[Collection entries]
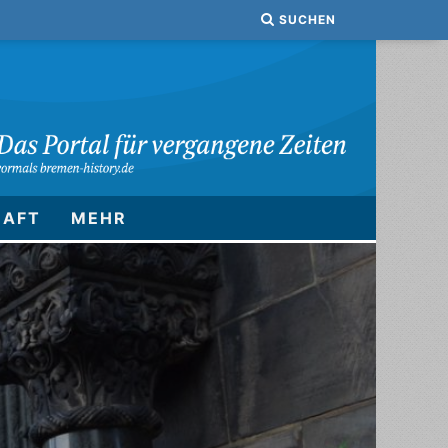
SUCHEN
HAFT
MEHR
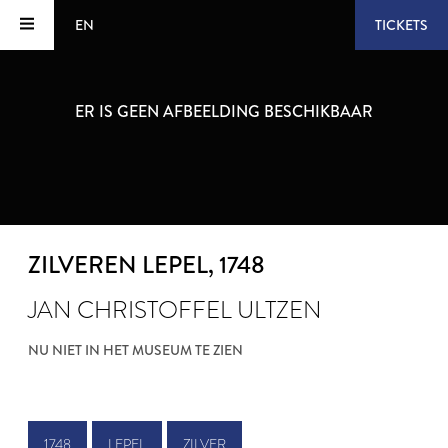
EN
TICKETS
ER IS GEEN AFBEELDING BESCHIKBAAR
ZILVEREN LEPEL
, 1748
JAN CHRISTOFFEL ULTZEN
NU NIET IN HET MUSEUM TE ZIEN
1748
LEPEL
ZILVER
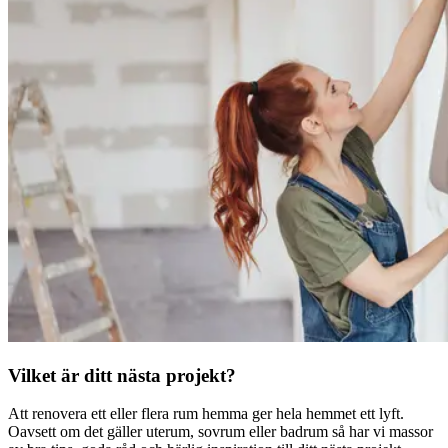
Vilket är ditt nästa projekt?
Att renovera ett eller flera rum hemma ger hela hemmet ett lyft.
Oavsett om det gäller uterum, sovrum eller badrum så har vi massor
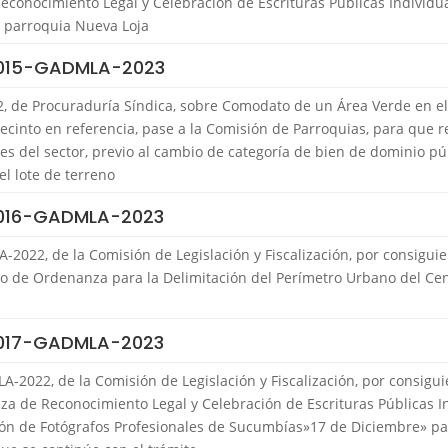
conocimiento Legal y Celebración de Escrituras Públicas Individua
 parroquia Nueva Loja
 015-GADMLA-2023
 de Procuraduría Síndica, sobre Comodato de un Área Verde en e
recinto en referencia, pase a la Comisión de Parroquias, para que r
es del sector, previo al cambio de categoría de bien de dominio pú
el lote de terreno
 016-GADMLA-2023
2022, de la Comisión de Legislación y Fiscalización, por consigui
to de Ordenanza para la Delimitación del Perímetro Urbano del Cen
 017-GADMLA-2023
-2022, de la Comisión de Legislación y Fiscalización, por consigui
a de Reconocimiento Legal y Celebración de Escrituras Públicas In
ión de Fotógrafos Profesionales de Sucumbías»17 de Diciembre» pa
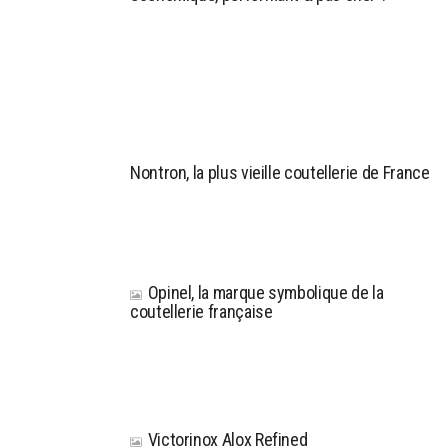
Nontron, la plus vieille coutellerie de France
Opinel, la marque symbolique de la
coutellerie française
Victorinox Alox Refined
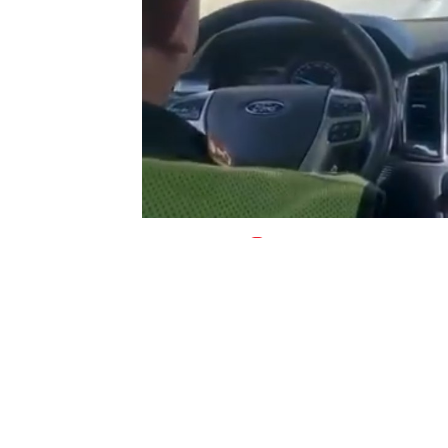
0
BEĞENDİM
ABONE OL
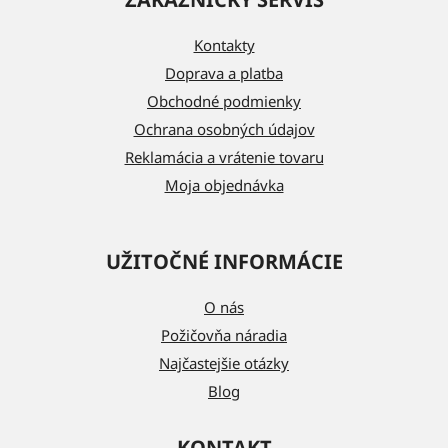
p
ä
Kontakty
t
Doprava a platba
i
Obchodné podmienky
e
Ochrana osobných údajov
Reklamácia a vrátenie tovaru
Moja objednávka
UŽITOČNÉ INFORMÁCIE
O nás
Požičovňa náradia
Najčastejšie otázky
Blog
KONTAKT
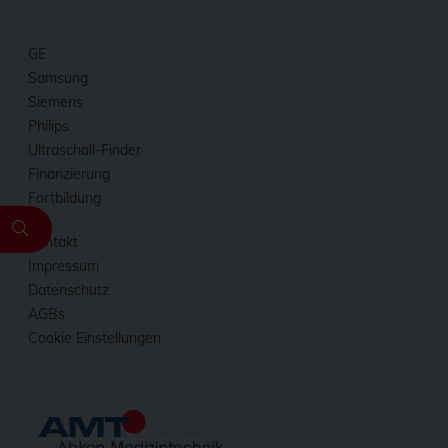
GE
Samsung
Siemens
Philips
Ultraschall-Finder
Finanzierung
Fortbildung
Kontakt
Impressum
Datenschutz
AGBs
Cookie Einstellungen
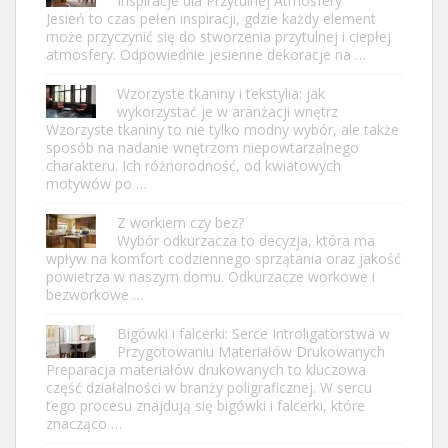
Inspiracje dla Przytulnej Atmosfery
Jesień to czas pełen inspiracji, gdzie każdy element
może przyczynić się do stworzenia przytulnej i ciepłej
atmosfery. Odpowiednie jesienne dekoracje na …
Wzorzyste tkaniny i tekstylia: jak
wykorzystać je w aranżacji wnętrz
Wzorzyste tkaniny to nie tylko modny wybór, ale także
sposób na nadanie wnętrzom niepowtarzalnego
charakteru. Ich różnorodność, od kwiatowych
motywów po …
Z workiem czy bez?
Wybór odkurzacza to decyzja, która ma
wpływ na komfort codziennego sprzątania oraz jakość
powietrza w naszym domu. Odkurzacze workowe i
bezworkowe …
Bigówki i falcerki: Serce Introligatorstwa w
Przygotowaniu Materiałów Drukowanych
Preparacja materiałów drukowanych to kluczowa
część działalności w branży poligraficznej. W sercu
tego procesu znajdują się bigówki i falcerki, które
znacząco …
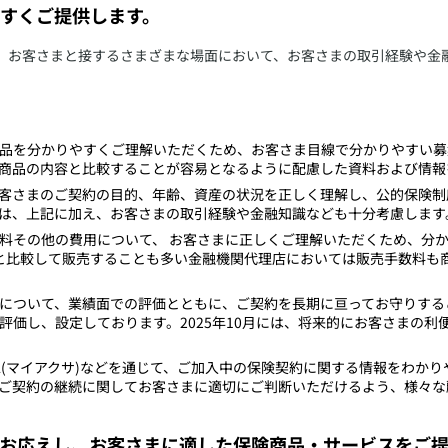
すくご提供します。
と、お客さまと接するさまざまな場面において、お客さまの取引経験や金
商品を分かりやすくご理解いただくため、お客さま目線で分かりやすい
商品の内容と比較することが容易となるように配慮した資料および情報
お客さまのご契約の目的、年齢、資産の状況を正しく理解し、公的保険
は、上記に加え、お客さまの取引経験や金融知識なども十分考慮します
数料その他の費用について、 お客さまに正しくご理解いただくため、分
と比較して販売することも多い金融機関代理店においては販売手数料も
準について、業績面での評価とともに、ご契約を長期に亘ってお守りす
評価し、設定しております。2025年10月には、将来的にお客さまの
XA(マイアクサ)などを通じて、ご加入中の保険契約に関する情報をわか
ご契約の継続に関してお客さまに適切にご判断いただけるよう、様々な
お応えし、お客さまに適した保険商品・サービスをご提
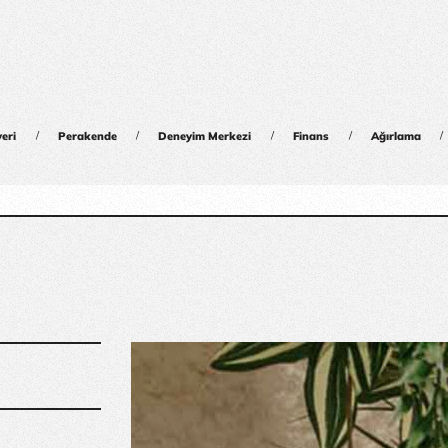
/
/
/
/
/
yeri
Perakende
Deneyim Merkezi
Finans
Ağırlama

◆ **What to produce**:
Reproduce the items verbatim, beginning at the start of the items and stopping after the line that contains "Cookie Einstellungen". Omit the pictures from your answer.

◆ **Exercise result**:
SUCHEN
HAFT
MEHR
EN
TICKETS
ER IS GEEN AFBEELDING BESCHIKBAAR
ZILVEREN LEPEL
, 1748
JAN CHRISTOFFEL ULTZEN
NU NIET IN HET MUSEUM TE ZIEN
1748
LEPEL
ZILVER
Vilket är ditt nästa projekt?
Att renovera ett eller flera rum hemma ger hela hemmet ett lyft.
Oavsett om det gäller uterum, sovrum eller badrum så har vi massor
conocimiento Legal y Celebración de Escrituras Públicas Individua
 parroquia Nueva Loja
 015-GADMLA-2023
 de Procuraduría Síndica, sobre Comodato de un Área Verde en e
recinto en referencia, pase a la Comisión de Parroquias, para que r
es del sector, previo al cambio de categoría de bien de dominio pú
el lote de terreno
 016-GADMLA-2023
2022, de la Comisión de Legislación y Fiscalización, por consigui
to de Ordenanza para la Delimitación del Perímetro Urbano del Cen
 017-GADMLA-2023
-2022, de la Comisión de Legislación y Fiscalización, por consigui
a de Reconocimiento Legal y Celebración de Escrituras Públicas In
ión de Fotógrafos Profesionales de Sucumbías»17 de Diciembre» pa
Nontron, la plus vieille coutellerie de France
Opinel, la marque symbolique de la
coutellerie française
Victorinox Alox Refined
0
BEĞENDİM
ABONE OL
p
ä
Kontakty
t
Doprava a platba
i
Obchodné podmienky
e
Ochrana osobných údajov
Reklamácia a vrátenie tovaru
Moja objednávka
UŽITOČNÉ INFORMÁCIE
O nás
Požičovňa náradia
Najčastejšie otázky
Blog
KONTAKT
GE
Samsung
Siemens
Philips
Ultraschall-Finder
Finanzierung
Fortbildung
Kontakt
Impressum
Datenschutz
AGBs
Cookie Einstellungen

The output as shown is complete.